# Solved: PPoE



## firefightersteve (Dec 13, 2008)

I keep getting a message "Could not find a PPoE server" on my MacBook. I am using it at home with a wireless router (D-Link). How do I get rid of this message? 

I also would like to get a flat screen monitor in the 24" range to attach to my MacBook but don't even know if that is possible. Any information would be appreciated. 

Thanks.


----------



## ACA529 (Nov 16, 2005)

Hi *firefightersteve*. Welcome to TSG.

I do not recommend posting your email address on a public forum. Lot's of spam bots search websites for email addresses.

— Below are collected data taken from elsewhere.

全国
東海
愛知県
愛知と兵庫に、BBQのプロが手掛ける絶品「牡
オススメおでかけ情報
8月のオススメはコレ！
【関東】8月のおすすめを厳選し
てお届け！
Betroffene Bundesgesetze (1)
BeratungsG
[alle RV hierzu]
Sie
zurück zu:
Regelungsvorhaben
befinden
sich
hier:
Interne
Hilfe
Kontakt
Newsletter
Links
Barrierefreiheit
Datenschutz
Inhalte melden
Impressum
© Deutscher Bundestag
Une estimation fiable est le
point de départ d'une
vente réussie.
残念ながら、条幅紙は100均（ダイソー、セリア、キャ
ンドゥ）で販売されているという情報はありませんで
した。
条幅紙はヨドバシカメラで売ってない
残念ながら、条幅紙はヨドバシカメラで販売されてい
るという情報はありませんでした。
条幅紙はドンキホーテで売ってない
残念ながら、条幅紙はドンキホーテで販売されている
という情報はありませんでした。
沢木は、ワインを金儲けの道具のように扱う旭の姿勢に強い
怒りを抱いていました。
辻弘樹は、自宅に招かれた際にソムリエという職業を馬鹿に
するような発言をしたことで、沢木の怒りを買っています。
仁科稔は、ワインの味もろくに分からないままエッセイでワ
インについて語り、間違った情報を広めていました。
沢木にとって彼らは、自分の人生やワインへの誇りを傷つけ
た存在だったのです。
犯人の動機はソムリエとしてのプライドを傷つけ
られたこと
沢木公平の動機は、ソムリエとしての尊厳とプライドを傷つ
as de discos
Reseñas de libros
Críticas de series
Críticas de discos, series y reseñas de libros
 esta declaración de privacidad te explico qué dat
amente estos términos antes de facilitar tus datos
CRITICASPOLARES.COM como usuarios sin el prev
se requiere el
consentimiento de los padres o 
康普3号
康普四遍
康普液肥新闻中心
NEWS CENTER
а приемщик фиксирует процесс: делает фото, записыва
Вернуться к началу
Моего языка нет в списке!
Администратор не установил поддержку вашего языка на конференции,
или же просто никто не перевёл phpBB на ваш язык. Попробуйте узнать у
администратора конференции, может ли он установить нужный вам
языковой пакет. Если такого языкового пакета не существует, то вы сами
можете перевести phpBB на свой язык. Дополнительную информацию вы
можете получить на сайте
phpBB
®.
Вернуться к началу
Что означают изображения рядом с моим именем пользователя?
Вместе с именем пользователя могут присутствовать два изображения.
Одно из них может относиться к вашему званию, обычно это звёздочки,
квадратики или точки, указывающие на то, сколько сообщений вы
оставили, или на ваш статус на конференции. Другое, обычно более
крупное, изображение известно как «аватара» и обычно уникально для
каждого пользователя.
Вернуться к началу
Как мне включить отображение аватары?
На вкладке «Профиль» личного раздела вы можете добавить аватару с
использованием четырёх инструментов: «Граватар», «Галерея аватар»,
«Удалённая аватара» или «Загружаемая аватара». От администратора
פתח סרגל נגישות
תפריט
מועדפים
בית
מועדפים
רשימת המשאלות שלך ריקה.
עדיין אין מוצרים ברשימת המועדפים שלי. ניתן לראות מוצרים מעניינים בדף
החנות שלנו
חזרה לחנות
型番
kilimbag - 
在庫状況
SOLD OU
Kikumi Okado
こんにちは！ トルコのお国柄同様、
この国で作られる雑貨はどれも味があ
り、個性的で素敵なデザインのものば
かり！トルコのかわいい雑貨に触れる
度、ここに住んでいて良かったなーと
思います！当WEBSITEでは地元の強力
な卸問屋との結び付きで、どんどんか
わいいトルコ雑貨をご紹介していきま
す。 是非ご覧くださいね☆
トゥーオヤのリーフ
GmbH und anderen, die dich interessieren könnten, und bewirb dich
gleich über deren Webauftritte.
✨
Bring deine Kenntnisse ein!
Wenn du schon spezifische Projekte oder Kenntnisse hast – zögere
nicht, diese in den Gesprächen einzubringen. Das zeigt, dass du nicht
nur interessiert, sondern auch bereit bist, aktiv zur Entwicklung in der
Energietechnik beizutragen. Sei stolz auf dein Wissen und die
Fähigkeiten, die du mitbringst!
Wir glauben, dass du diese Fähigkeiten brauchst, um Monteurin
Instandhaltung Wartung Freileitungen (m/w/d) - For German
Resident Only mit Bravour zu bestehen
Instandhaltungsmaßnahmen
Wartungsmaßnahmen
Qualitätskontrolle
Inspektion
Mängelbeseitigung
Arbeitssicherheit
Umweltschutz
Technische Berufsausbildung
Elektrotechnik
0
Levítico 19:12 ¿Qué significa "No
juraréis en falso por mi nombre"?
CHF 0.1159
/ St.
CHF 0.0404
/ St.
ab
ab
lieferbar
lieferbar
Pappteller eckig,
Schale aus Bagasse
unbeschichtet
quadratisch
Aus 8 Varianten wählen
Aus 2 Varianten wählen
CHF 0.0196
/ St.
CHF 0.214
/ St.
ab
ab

I've reported your post to a moderator to have your email address removed.


----------



## Cookiegal (Aug 27, 2003)

I've removed your e-mail address so you don't get spammed and also because all replies are to be made on the boards and not behind the scenes.


----------



## Headrush (Feb 9, 2005)

Go into System Preferences -> Network and check the various network option is there.
Likely one of them has PPPoE set has an option. (This includes checking Firewire connection in there.)


----------



## firefightersteve (Dec 13, 2008)

Thanks much for the quick response. The answer for me was in that my desktop computer has recently gone to the repair shop so I have disconnected some things. When I go to System Preferences and Network I see that I am connected via AirPort but the build-in Ethernet is set up to use PPPoE and the cable for that is not plugged in. Duh for me. Kinda like checking the breaker box before deciding the warm refrigerator needs to be replaced. So thanks again for the help and if anybody can tell me about hooking up a flat screen monitor to my MacBook, that too will be much appreciated. 

firefightersteve


----------



## Headrush (Feb 9, 2005)

firefightersteve said:


> So thanks again for the help and if anybody can tell me about hooking up a flat screen monitor to my MacBook, that too will be much appreciated.
> 
> firefightersteve


Which year MacBook?
Should be as easy as purchasing a mini-DVI or mini-DisplayPort adapter from Apple.

For example: http://store.apple.com/us/product/M9321G/B?mco=MTIxODk3Mw


----------